С каких сторон с ней ни заговори, она все дойдет до своего «я лгать не могу» и станет.
— Какая узость, узость!
— Страшно! «Да ведь надо же, — говорю, — уметь отличать, что есть такая ложь, какой нельзя, а есть такая, которую сказать можно. Спроси у всякого батюшки».
«Нет, нет, нет! — отвечает, — я не хочу этого различать: бог с ними, я не буду их и спрашивать. В Евангелии об этом ничего не сказано, чтоб отличать. Что неправда, то все ложь, — христиане ничего не должны лгать».
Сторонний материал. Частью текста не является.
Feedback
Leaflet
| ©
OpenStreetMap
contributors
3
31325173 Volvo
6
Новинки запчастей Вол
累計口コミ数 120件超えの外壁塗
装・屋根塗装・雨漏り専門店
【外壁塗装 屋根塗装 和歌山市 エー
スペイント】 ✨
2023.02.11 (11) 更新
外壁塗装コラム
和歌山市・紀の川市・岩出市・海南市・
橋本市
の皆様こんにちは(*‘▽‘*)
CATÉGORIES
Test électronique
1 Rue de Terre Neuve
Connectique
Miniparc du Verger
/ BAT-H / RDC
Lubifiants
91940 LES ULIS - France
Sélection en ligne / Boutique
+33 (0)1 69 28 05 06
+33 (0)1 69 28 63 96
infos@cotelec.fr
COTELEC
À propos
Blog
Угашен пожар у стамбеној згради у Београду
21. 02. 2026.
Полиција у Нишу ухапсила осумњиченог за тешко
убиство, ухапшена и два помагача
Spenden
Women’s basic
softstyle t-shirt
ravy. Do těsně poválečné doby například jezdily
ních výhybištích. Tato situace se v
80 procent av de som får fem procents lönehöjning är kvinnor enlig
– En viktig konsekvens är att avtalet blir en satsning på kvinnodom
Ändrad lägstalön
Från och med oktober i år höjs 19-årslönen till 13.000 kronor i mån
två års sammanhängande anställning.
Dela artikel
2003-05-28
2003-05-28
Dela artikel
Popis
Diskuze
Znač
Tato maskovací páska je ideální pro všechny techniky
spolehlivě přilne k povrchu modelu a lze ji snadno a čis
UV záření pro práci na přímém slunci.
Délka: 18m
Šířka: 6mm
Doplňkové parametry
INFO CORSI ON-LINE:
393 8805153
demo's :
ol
— Вот я тут и вспомнила, что когда я ее нанимала, я думала, что в прислуге и вообще в низшем классе «непротивление» годится и не мешает, и даже, может быть, им оно и полезно, но и это вышло совсем не так! Вышло, что и здесь оно не годится и что этому везде надо противодействовать!
IV
Хозяйка сдвинула серьезно брови и сказала, что она говорила о такой «заносчивости» с батюшкой, и тот ей разъяснил, что это «плод свободного, личного понимания».
— Да, но какая же свобода, когда это все ужасно узко? — вставила с ученым видом гостья.
— Я с вами и согласна, и, кроме того, не все для всех хорошо.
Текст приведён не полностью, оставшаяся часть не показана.